- _WHAT YOU SHOULD DO_: Your response should consist of every record, exactly as given.

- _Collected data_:
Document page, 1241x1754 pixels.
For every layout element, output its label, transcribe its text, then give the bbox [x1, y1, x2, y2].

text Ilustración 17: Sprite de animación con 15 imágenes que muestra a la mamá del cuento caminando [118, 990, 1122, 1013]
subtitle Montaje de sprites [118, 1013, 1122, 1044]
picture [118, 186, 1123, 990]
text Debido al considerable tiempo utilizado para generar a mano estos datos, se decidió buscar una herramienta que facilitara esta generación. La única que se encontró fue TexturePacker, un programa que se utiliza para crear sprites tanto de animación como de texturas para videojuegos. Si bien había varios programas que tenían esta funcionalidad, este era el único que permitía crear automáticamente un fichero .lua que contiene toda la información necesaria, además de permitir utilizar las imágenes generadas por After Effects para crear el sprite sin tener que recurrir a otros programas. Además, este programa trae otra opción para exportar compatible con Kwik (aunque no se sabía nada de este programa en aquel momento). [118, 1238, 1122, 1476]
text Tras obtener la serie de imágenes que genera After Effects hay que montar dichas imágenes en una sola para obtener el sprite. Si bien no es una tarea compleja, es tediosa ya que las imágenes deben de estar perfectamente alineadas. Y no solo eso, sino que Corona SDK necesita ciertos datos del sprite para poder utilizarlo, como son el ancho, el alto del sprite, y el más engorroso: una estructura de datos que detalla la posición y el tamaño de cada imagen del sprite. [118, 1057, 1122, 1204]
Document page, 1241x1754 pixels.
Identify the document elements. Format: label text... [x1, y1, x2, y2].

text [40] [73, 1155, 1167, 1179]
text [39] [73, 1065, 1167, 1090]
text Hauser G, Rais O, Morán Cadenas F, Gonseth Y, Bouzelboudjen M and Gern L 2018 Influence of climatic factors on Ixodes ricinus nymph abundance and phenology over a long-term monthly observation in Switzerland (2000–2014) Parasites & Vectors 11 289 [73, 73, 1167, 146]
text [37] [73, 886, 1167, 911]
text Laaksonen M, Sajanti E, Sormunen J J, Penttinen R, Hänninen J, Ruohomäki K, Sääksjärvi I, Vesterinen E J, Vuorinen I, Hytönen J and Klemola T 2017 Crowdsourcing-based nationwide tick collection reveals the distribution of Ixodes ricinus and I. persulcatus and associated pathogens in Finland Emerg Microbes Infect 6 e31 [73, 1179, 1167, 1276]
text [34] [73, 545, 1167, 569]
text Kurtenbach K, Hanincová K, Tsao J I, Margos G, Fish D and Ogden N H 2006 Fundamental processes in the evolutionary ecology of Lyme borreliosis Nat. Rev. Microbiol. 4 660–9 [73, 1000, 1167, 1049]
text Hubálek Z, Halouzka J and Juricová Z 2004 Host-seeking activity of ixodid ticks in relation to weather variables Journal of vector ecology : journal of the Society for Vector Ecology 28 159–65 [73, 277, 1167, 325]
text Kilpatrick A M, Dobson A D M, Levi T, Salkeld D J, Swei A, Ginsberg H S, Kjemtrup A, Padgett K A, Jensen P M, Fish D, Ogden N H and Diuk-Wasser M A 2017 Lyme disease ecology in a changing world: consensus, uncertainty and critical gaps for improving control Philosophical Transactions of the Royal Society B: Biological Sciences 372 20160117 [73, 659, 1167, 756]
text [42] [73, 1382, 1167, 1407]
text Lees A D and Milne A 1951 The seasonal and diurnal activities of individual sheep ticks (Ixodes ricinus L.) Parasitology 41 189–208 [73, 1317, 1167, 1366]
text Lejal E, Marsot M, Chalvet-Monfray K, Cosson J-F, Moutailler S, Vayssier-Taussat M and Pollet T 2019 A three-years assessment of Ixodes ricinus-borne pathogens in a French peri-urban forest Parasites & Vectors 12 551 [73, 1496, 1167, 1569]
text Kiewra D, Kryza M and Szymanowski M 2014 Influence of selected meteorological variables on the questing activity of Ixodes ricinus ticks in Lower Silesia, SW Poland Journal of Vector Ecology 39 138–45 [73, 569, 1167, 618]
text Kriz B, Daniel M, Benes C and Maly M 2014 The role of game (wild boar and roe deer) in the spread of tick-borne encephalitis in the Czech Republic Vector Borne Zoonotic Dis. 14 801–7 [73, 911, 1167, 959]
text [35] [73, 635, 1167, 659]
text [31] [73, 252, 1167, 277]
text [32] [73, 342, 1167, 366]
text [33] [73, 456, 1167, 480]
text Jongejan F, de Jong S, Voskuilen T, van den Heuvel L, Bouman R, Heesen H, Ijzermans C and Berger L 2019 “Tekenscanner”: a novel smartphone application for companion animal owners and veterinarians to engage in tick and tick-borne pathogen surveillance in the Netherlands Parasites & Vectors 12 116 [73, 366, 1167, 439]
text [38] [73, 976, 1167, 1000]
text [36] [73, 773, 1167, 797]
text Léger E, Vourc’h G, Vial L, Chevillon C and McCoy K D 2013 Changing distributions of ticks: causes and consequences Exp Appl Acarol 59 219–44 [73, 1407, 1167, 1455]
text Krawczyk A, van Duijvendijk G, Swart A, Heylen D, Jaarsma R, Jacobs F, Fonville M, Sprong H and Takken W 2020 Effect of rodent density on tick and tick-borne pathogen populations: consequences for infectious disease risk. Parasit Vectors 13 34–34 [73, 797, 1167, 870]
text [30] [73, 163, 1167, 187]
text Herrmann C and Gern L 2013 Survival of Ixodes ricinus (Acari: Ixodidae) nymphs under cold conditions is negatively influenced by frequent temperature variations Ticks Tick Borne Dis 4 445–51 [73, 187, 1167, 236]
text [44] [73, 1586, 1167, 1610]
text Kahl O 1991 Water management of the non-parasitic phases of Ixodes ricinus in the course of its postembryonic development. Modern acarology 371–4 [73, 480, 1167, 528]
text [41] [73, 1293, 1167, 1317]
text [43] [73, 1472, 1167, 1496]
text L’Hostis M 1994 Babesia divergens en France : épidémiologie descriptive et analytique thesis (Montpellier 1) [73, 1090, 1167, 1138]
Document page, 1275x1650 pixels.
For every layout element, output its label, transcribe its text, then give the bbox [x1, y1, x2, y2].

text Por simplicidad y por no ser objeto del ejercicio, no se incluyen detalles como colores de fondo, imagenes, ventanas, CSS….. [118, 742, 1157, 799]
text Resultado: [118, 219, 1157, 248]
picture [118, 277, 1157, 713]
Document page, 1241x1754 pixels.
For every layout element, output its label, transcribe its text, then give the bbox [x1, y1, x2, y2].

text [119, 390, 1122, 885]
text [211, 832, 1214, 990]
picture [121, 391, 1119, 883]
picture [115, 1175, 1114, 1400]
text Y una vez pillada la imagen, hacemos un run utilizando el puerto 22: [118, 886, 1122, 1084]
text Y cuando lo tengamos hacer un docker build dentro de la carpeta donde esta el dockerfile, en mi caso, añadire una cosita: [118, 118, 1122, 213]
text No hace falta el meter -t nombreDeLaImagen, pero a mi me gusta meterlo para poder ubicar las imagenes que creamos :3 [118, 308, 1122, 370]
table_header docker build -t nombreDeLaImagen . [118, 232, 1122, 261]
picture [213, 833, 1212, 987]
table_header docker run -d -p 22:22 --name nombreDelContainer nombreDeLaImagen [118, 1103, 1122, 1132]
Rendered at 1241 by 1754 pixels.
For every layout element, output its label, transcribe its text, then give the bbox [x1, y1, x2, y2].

- _THE COMPLETED TASK_:
Document page, 1241x1754 pixels.
For every layout element, output its label, transcribe its text, then give the bbox [x1, y1, x2, y2].

text Ilustración 17: Sprite de animación con 15 imágenes que muestra a la mamá del cuento caminando [118, 990, 1122, 1013]
subtitle Montaje de sprites [118, 1013, 1122, 1044]
picture [118, 186, 1123, 990]
text Debido al considerable tiempo utilizado para generar a mano estos datos, se decidió buscar una herramienta que facilitara esta generación. La única que se encontró fue TexturePacker, un programa que se utiliza para crear sprites tanto de animación como de texturas para videojuegos. Si bien había varios programas que tenían esta funcionalidad, este era el único que permitía crear automáticamente un fichero .lua que contiene toda la información necesaria, además de permitir utilizar las imágenes generadas por After Effects para crear el sprite sin tener que recurrir a otros programas. Además, este programa trae otra opción para exportar compatible con Kwik (aunque no se sabía nada de este programa en aquel momento). [118, 1238, 1122, 1476]
text Tras obtener la serie de imágenes que genera After Effects hay que montar dichas imágenes en una sola para obtener el sprite. Si bien no es una tarea compleja, es tediosa ya que las imágenes deben de estar perfectamente alineadas. Y no solo eso, sino que Corona SDK necesita ciertos datos del sprite para poder utilizarlo, como son el ancho, el alto del sprite, y el más engorroso: una estructura de datos que detalla la posición y el tamaño de cada imagen del sprite. [118, 1057, 1122, 1204]
Document page, 1241x1754 pixels.
Identify the document elements. Format: label text... [x1, y1, x2, y2].

text [40] [73, 1155, 1167, 1179]
text [39] [73, 1065, 1167, 1090]
text Hauser G, Rais O, Morán Cadenas F, Gonseth Y, Bouzelboudjen M and Gern L 2018 Influence of climatic factors on Ixodes ricinus nymph abundance and phenology over a long-term monthly observation in Switzerland (2000–2014) Parasites & Vectors 11 289 [73, 73, 1167, 146]
text [37] [73, 886, 1167, 911]
text Laaksonen M, Sajanti E, Sormunen J J, Penttinen R, Hänninen J, Ruohomäki K, Sääksjärvi I, Vesterinen E J, Vuorinen I, Hytönen J and Klemola T 2017 Crowdsourcing-based nationwide tick collection reveals the distribution of Ixodes ricinus and I. persulcatus and associated pathogens in Finland Emerg Microbes Infect 6 e31 [73, 1179, 1167, 1276]
text [34] [73, 545, 1167, 569]
text Kurtenbach K, Hanincová K, Tsao J I, Margos G, Fish D and Ogden N H 2006 Fundamental processes in the evolutionary ecology of Lyme borreliosis Nat. Rev. Microbiol. 4 660–9 [73, 1000, 1167, 1049]
text Hubálek Z, Halouzka J and Juricová Z 2004 Host-seeking activity of ixodid ticks in relation to weather variables Journal of vector ecology : journal of the Society for Vector Ecology 28 159–65 [73, 277, 1167, 325]
text Kilpatrick A M, Dobson A D M, Levi T, Salkeld D J, Swei A, Ginsberg H S, Kjemtrup A, Padgett K A, Jensen P M, Fish D, Ogden N H and Diuk-Wasser M A 2017 Lyme disease ecology in a changing world: consensus, uncertainty and critical gaps for improving control Philosophical Transactions of the Royal Society B: Biological Sciences 372 20160117 [73, 659, 1167, 756]
text [42] [73, 1382, 1167, 1407]
text Lees A D and Milne A 1951 The seasonal and diurnal activities of individual sheep ticks (Ixodes ricinus L.) Parasitology 41 189–208 [73, 1317, 1167, 1366]
text Lejal E, Marsot M, Chalvet-Monfray K, Cosson J-F, Moutailler S, Vayssier-Taussat M and Pollet T 2019 A three-years assessment of Ixodes ricinus-borne pathogens in a French peri-urban forest Parasites & Vectors 12 551 [73, 1496, 1167, 1569]
text Kiewra D, Kryza M and Szymanowski M 2014 Influence of selected meteorological variables on the questing activity of Ixodes ricinus ticks in Lower Silesia, SW Poland Journal of Vector Ecology 39 138–45 [73, 569, 1167, 618]
text Kriz B, Daniel M, Benes C and Maly M 2014 The role of game (wild boar and roe deer) in the spread of tick-borne encephalitis in the Czech Republic Vector Borne Zoonotic Dis. 14 801–7 [73, 911, 1167, 959]
text [35] [73, 635, 1167, 659]
text [31] [73, 252, 1167, 277]
text [32] [73, 342, 1167, 366]
text [33] [73, 456, 1167, 480]
text Jongejan F, de Jong S, Voskuilen T, van den Heuvel L, Bouman R, Heesen H, Ijzermans C and Berger L 2019 “Tekenscanner”: a novel smartphone application for companion animal owners and veterinarians to engage in tick and tick-borne pathogen surveillance in the Netherlands Parasites & Vectors 12 116 [73, 366, 1167, 439]
text [38] [73, 976, 1167, 1000]
text [36] [73, 773, 1167, 797]
text Léger E, Vourc’h G, Vial L, Chevillon C and McCoy K D 2013 Changing distributions of ticks: causes and consequences Exp Appl Acarol 59 219–44 [73, 1407, 1167, 1455]
text Krawczyk A, van Duijvendijk G, Swart A, Heylen D, Jaarsma R, Jacobs F, Fonville M, Sprong H and Takken W 2020 Effect of rodent density on tick and tick-borne pathogen populations: consequences for infectious disease risk. Parasit Vectors 13 34–34 [73, 797, 1167, 870]
text [30] [73, 163, 1167, 187]
text Herrmann C and Gern L 2013 Survival of Ixodes ricinus (Acari: Ixodidae) nymphs under cold conditions is negatively influenced by frequent temperature variations Ticks Tick Borne Dis 4 445–51 [73, 187, 1167, 236]
text [44] [73, 1586, 1167, 1610]
text Kahl O 1991 Water management of the non-parasitic phases of Ixodes ricinus in the course of its postembryonic development. Modern acarology 371–4 [73, 480, 1167, 528]
text [41] [73, 1293, 1167, 1317]
text [43] [73, 1472, 1167, 1496]
text L’Hostis M 1994 Babesia divergens en France : épidémiologie descriptive et analytique thesis (Montpellier 1) [73, 1090, 1167, 1138]
Document page, 1275x1650 pixels.
For every layout element, output its label, transcribe its text, then give the bbox [x1, y1, x2, y2].

text Por simplicidad y por no ser objeto del ejercicio, no se incluyen detalles como colores de fondo, imagenes, ventanas, CSS….. [118, 742, 1157, 799]
text Resultado: [118, 219, 1157, 248]
picture [118, 277, 1157, 713]
Document page, 1241x1754 pixels.
For every layout element, output its label, transcribe its text, then give the bbox [x1, y1, x2, y2].

text [119, 390, 1122, 885]
text [211, 832, 1214, 990]
picture [121, 391, 1119, 883]
picture [115, 1175, 1114, 1400]
text Y una vez pillada la imagen, hacemos un run utilizando el puerto 22: [118, 886, 1122, 1084]
text Y cuando lo tengamos hacer un docker build dentro de la carpeta donde esta el dockerfile, en mi caso, añadire una cosita: [118, 118, 1122, 213]
text No hace falta el meter -t nombreDeLaImagen, pero a mi me gusta meterlo para poder ubicar las imagenes que creamos :3 [118, 308, 1122, 370]
table_header docker build -t nombreDeLaImagen . [118, 232, 1122, 261]
picture [213, 833, 1212, 987]
table_header docker run -d -p 22:22 --name nombreDelContainer nombreDeLaImagen [118, 1103, 1122, 1132]
Rendered at 1241 by 1754 pixels.
For every layout element, output its label, transcribe its text, then give the bbox [x1, y1, x2, y2].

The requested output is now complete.